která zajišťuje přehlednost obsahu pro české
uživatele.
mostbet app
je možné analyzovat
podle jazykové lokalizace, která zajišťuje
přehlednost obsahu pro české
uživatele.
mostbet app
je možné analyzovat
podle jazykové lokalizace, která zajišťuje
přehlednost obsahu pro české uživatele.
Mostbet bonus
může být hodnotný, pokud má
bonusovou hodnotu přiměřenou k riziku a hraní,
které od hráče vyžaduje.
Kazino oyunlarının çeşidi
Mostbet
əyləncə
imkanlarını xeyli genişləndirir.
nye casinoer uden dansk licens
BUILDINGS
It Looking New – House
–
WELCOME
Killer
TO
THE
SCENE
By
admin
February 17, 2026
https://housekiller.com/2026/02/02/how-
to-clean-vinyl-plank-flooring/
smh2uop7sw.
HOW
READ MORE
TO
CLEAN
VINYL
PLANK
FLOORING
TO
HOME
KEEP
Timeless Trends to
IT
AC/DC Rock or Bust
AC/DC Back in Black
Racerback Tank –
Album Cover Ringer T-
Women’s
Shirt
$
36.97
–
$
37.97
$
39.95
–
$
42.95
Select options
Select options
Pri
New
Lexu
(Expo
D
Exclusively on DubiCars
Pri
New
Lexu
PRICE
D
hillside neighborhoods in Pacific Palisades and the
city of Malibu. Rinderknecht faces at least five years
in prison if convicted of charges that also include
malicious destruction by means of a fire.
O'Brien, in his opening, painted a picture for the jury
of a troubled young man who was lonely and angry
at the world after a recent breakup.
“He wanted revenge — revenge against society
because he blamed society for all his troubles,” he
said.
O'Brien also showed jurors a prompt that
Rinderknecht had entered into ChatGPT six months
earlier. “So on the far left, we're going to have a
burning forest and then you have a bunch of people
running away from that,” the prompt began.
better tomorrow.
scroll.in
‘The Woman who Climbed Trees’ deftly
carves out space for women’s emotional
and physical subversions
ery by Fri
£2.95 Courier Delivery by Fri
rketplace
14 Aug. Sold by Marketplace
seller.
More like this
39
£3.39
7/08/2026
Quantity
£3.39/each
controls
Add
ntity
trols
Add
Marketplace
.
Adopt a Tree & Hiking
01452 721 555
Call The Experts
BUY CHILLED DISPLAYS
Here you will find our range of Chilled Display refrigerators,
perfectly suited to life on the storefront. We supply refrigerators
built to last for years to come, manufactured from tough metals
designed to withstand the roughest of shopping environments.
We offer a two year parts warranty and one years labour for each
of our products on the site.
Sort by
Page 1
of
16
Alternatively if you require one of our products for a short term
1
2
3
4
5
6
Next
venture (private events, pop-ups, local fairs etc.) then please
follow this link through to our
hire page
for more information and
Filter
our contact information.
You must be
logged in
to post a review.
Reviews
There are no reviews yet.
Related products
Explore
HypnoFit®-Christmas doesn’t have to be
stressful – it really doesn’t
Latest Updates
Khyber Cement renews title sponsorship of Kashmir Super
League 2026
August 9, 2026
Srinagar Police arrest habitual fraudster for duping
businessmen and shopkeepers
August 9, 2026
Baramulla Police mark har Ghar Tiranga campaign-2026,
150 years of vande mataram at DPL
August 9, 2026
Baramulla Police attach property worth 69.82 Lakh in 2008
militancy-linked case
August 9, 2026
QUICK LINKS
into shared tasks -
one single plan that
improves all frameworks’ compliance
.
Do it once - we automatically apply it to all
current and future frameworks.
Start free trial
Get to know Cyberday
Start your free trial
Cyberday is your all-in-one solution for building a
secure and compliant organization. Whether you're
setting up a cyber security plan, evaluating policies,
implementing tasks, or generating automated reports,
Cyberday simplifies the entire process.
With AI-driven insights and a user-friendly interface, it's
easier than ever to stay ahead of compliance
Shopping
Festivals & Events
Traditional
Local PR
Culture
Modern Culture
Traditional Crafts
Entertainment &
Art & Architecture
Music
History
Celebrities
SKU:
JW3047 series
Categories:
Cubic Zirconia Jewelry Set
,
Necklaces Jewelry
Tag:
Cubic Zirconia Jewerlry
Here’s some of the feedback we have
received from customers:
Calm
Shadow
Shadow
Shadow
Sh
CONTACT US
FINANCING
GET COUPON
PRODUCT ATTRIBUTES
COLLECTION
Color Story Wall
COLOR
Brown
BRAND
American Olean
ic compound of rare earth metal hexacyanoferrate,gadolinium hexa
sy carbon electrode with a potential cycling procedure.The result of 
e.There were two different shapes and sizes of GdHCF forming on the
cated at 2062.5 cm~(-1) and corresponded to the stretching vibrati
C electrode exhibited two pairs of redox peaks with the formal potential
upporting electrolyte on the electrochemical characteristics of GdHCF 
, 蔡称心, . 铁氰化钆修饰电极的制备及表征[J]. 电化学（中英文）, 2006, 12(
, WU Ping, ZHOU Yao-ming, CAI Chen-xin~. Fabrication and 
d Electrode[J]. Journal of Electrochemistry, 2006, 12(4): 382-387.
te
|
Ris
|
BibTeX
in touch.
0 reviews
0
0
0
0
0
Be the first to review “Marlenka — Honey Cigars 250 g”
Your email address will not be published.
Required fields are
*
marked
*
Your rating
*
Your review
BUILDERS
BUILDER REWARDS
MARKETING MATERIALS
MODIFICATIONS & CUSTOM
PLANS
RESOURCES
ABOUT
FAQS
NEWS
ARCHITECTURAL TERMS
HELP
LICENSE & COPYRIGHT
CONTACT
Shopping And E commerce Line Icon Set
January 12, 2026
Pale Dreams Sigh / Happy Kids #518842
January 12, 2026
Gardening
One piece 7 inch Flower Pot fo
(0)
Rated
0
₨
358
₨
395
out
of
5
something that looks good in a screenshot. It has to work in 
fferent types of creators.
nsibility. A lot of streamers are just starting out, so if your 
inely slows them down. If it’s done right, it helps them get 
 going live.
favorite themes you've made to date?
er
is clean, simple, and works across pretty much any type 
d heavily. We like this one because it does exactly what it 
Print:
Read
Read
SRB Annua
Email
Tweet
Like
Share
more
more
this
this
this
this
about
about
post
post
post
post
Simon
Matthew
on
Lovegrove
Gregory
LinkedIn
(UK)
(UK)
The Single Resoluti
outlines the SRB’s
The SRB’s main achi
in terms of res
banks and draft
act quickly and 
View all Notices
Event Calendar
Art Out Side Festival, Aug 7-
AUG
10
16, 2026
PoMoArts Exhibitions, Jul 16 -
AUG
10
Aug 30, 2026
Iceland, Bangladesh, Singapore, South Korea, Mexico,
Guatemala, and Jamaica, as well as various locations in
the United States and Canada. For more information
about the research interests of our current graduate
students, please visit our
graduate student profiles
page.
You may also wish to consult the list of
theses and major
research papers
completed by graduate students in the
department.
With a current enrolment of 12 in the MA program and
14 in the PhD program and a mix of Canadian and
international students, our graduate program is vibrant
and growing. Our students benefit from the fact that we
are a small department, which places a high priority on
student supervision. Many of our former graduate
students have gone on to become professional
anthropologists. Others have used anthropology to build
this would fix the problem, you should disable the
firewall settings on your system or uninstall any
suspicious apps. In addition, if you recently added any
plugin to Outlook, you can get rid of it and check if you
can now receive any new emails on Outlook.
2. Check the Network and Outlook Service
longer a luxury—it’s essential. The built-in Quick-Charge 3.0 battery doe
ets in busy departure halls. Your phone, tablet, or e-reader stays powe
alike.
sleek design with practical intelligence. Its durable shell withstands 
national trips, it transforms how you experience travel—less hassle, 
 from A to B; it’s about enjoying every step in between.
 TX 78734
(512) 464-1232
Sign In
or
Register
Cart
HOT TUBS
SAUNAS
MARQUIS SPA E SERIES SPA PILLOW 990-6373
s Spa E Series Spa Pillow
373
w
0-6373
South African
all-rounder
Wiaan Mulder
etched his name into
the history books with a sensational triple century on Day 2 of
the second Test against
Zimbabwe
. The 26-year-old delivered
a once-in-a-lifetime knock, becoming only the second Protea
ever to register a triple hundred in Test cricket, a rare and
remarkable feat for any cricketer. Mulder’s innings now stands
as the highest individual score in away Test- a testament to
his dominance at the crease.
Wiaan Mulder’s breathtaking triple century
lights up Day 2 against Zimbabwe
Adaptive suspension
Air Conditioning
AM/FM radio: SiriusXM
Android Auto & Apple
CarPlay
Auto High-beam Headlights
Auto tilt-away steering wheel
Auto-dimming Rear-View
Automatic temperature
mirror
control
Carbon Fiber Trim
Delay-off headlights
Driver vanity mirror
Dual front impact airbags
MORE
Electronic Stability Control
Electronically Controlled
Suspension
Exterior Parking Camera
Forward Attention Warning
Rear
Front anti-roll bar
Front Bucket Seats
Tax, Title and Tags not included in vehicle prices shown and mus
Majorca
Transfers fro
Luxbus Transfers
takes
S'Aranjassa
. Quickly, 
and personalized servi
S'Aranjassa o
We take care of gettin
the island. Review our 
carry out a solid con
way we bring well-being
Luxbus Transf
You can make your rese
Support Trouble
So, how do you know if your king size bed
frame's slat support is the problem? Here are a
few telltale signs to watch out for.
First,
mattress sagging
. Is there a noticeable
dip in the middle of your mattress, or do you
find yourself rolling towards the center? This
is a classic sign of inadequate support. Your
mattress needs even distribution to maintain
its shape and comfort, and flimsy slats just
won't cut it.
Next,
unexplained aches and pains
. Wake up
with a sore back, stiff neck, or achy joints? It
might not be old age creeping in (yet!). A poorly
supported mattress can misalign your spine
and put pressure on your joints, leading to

[Your instructions]: For this data, state how many lines include the word "Rinderknecht", with nothing added.

[Written solution]: 2